The two operations are further differentiated by distance: while the Solwara 1 deposit is within 50km of the coast of New Guinea, “if you are nodule mining in Pacific, you could be 1,600nm offshore” says de Jonge. There’s no provision for helicopter flights as they will be out of reach and though it could charter a dedicated supply vessel it’s a very long journey: “Therefore this ship has to be very self-contained, you need to take everything with you,” he says. It’s not just the need to find a way to rotate the 80 to 100 personnel, (although this is a lot fewer than the 200 people onboard the Nautilus PSSV), it’s also maintenance. For example the umbilical reels – the biggest of which will be 8m in diameter – will also have spares and there will be not one but two harvesters onboard, for redundancy. “The design has to double up on everything, so it’s got to be very smart with space,” he says.
Despite the location, there are some advantages to mining polymetallic nodules. It may be that those niggling offloading issues could be mitigated by the sizes of the chips; as these are larger, it will be easier to separate them from surrounding liquid. Therefore the team is looking at wet transfer: slurrying the cargo once again and pumping it across to the waiting bulk carrier – which itself will have to be adapted with a dewatering plant.
Although getting one of these mining ships out and working is still a few years off, IHC is looking at the next step: a pilot system onboard a contracted ship. However, this takes effort: “It’s difficult to plug it into a chartered vessel,” he explains: “From the pickup to the offloading plant, all the balances have to be in place, all the flows have to be accounted for and every system has to interface with another.”
It can’t be avoided that permits and the environmental issues have made the subject a controversial one.
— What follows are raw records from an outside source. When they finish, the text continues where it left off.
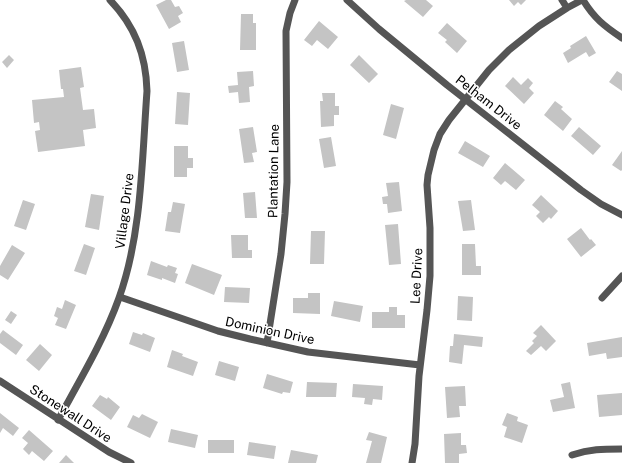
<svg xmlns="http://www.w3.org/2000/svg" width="622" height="463" viewBox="0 0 622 463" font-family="'Public Sans',sans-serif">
<rect width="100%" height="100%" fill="#fff"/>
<path fill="#c4c4c4" d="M 166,0 L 171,0 L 175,7 L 179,6 L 183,13 L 178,16 L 181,22 L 169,29 L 156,5 Z
M 406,0 L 426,0 L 433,6 L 423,17 L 404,1 Z
M 509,0 L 526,0 L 521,5 L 518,2 L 514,6 Z
M 241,14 L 253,14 L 253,23 L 256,23 L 256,50 L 240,50 Z
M 319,21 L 338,37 L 328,49 L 317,40 L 312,46 L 304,40 Z
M 447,23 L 467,41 L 457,53 L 445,42 L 447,40 L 438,33 Z
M 586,36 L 596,53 L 589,57 L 586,52 L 568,63 L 563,53 L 571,48 L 570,46 Z
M 184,41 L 189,70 L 177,72 L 172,43 Z
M 9,55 L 14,60 L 7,68 L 2,62 Z
M 359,55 L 378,74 L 369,83 L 350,65 Z
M 81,67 L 84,87 L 80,88 L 83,110 L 94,109 L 96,128 L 83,130 L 85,146 L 38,152 L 35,131 L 40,130 L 39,122 L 34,123 L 32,100 L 64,97 L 63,89 L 61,89 L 59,70 Z
M 253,71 L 254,86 L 249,87 L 250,102 L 239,103 L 238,92 L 229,93 L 228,86 L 238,85 L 237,72 Z
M 617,71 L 622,74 L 622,91 L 609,82 Z
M 513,77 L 521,85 L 528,78 L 533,83 L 529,88 L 534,93 L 524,104 L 505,86 Z
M 177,92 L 190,93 L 188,125 L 175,124 Z
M 322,93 L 335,93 L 335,106 L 339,106 L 339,115 L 334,115 L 334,126 L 321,127 L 320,101 L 323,101 Z
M 555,101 L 563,107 L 561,109 L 572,119 L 563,131 L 544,115 Z
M 391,104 L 404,108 L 396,139 L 383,135 Z
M 253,127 L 257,152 L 252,153 L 254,162 L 244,163 L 239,129 Z
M 579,127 L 601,146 L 593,155 L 571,136 Z
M 331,137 L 336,166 L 324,168 L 319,139 Z
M 465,141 L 490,156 L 483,167 L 458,153 Z
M 174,146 L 188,146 L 188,158 L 193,158 L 193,168 L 187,168 L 187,177 L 174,177 Z
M 622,151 L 622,170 L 621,171 L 612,165 Z
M 505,163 L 525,180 L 516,190 L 505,181 L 501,185 L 493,178 Z
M 399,182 L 402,211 L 388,213 L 387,204 L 383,204 L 382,197 L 388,196 L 386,183 Z
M 255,192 L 257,218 L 245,218 L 243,193 Z
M 91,194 L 104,196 L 99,230 L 85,227 Z
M 541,195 L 558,211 L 551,219 L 549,217 L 543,223 L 536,216 L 540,212 L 532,205 Z
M 23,200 L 35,204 L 26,230 L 14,226 Z
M 471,200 L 475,230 L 463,231 L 458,201 Z
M 173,202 L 185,204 L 180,233 L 165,231 L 168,212 L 171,212 Z
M 398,224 L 401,264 L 389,265 L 385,225 Z
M 581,228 L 590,240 L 591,239 L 596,245 L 581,257 L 567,239 Z
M 311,231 L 325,231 L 324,264 L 310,264 Z
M 231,235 L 248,235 L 248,250 L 252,250 L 252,258 L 232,258 Z
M 84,244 L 95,248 L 86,275 L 74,271 Z
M 462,244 L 475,244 L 476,266 L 481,266 L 481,275 L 462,275 Z
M 12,245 L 25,253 L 8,280 L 0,275 L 0,266 Z
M 151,261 L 167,267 L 168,265 L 177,268 L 175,273 L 178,274 L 175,283 L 162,278 L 162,280 L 147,275 Z
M 192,264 L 222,275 L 214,295 L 185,283 Z
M 225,287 L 250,288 L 249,303 L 224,302 Z
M 308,293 L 320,293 L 320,314 L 293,313 L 293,298 L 308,298 Z
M 458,296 L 473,297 L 472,321 L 457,320 Z
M 65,300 L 76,305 L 66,329 L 55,325 L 58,318 L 54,316 L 57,307 L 62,309 Z
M 334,301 L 363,306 L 360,322 L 331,316 Z
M 389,307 L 397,307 L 397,315 L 405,315 L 405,328 L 372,328 L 372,312 L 389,312 Z
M 11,311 L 17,315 L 11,324 L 5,320 Z
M 541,325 L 556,341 L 546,351 L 541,346 L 531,355 L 526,351 L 534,343 L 532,341 L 537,336 L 533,333 Z
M 3,330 L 23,345 L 16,355 L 0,343 L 0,334 Z
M 133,332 L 142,335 L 143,333 L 155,338 L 150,352 L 129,344 Z
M 454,334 L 483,337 L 482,347 L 464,345 L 462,364 L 449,362 L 450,346 L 453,346 Z
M 622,337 L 622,357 L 607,359 L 606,353 L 589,356 L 587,343 Z
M 40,344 L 52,355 L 39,371 L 26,360 Z
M 172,350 L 183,354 L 182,356 L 198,362 L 193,376 L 167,367 Z
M 219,361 L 239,367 L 235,381 L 215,375 Z
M 267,374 L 293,382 L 290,393 L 283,392 L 282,394 L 263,388 Z
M 307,382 L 337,383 L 336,397 L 306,397 Z
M 570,382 L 575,408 L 553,412 L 550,400 L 564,397 L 561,384 Z
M 353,384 L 383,386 L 382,400 L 373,399 L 372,405 L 364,404 L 365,398 L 352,397 Z
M 465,386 L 466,406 L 459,406 L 460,417 L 447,418 L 445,387 Z
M 622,393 L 622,415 L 599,417 L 597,395 Z
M 100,395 L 107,399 L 108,397 L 120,407 L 111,420 L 92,406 Z
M 0,413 L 19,428 L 13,436 L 3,428 L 0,433 Z
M 507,413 L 518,417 L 517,421 L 528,425 L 522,443 L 504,437 L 507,427 L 502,425 Z
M 142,414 L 158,422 L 150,438 L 127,427 L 133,415 L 139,418 Z
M 171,429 L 198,435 L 195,448 L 168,442 Z
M 29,430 L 53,451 L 44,461 L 32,451 L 29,455 L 23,449 L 28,443 L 22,438 Z
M 369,432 L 387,437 L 381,463 L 366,463 L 372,441 L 366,440 Z
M 461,433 L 461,445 L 466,445 L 467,453 L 459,454 L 459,463 L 445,463 L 444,434 Z
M 208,440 L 234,440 L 234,453 L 208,453 Z
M 249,442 L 276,446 L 274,459 L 247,455 Z
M 291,450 L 318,455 L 316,463 L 288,463 Z
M 66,455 L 74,463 L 59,463 Z"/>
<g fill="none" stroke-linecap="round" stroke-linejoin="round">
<path stroke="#555" stroke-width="7" d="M 347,0 L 379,29 L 447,85 L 581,190 L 601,204 L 622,215
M 562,0 L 567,8
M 583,0 C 594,18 604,26 622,38
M 120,297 L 218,331 L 250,339 L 308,352 L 420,365
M 602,298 L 622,276
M 267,343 L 281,254 L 285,214 L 287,182 L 286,31 L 290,13 L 295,0
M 0,381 L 109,452 L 131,463
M 58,420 C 80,380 104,340 119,298 C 142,234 142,158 147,91 C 146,55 135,26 110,0
M 572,455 C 590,449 602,449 622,449
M 412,463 L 415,444 L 419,376 L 427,310 L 430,276 L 430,228 L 427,185 L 428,175 L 434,150 L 440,134 L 449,120 L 489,70 L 509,50 L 539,26 L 567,8 L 582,0"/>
</g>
<g text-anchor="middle" stroke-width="3" stroke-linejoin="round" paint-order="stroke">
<g font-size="13" fill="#000" stroke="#fff">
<text transform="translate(489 102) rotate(38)" y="5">Pelham Drive</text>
<text transform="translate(273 171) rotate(-89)" y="5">Plantation Lane</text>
<text transform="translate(124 211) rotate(-83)" y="5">Village Drive</text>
<text transform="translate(416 276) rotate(-87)" y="5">Lee Drive</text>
<text transform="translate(270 330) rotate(12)" y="5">Dominion Drive</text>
<text transform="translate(71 413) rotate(33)" y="5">Stonewall Drive</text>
</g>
</g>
</svg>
There’s a lot of concern about disturbing unknown, potentially delicate benthic ecosystems: the International Seabed Authority (ISA) admits: “[The] first exploitation project will have large uncertainty regarding the environmental impacts, especially on the broader marine ecosystem.” Further, even the most basic activities stand to create issues: as the IHC team point out, mitigating plume formation from either the harvesting or dewatering outlet is a must.
Therefore the first-stage dewatering that takes place inside the seabed harvester reuses the liquid in its low-pressure lifting jet, keeping the loop as closed as possible: further wastewater that results from onboard processing inside the surface vessel is transferred again to the seabed. Even the 1.5MW electrical system is being designed for environmental impact mitigation: instead of the usual oil-cooled induction motors there are innovative seawater filled, permanent magnet units.
Boomsma adds the entire system will be put through rigorous trials including sound and vibration tests. “All these potential sources of environmental impact will be studied and the system optimized around the results,” he underlines. “We are putting a lot of effort into the environmental capabilities of this ship.”
While exploration rights for polymetallic nodules have been granted, exploitation rights have not. Despite the difficulties in getting everyone to agree Boomsma is optimistic about negotiating a forward pathway and adds: “While mining is always disruptive as you take away a piece of the soil... if you put it in the context of the ecosystem as a whole, we believe you can minimize the impact.”
However, others have pointed out that while the ISA is considering how to move forward on environmental mitigation for mining areas outside exclusive economic zones (EEZ), it is not responsible for those within – and here, different rules apply. The uneasy truth is that despite being covered by the same ocean, a number of EEZs will almost certainly be stretched between divergent agendas: the lure of economic growth on one hand, the caution of environmental conservation on the other.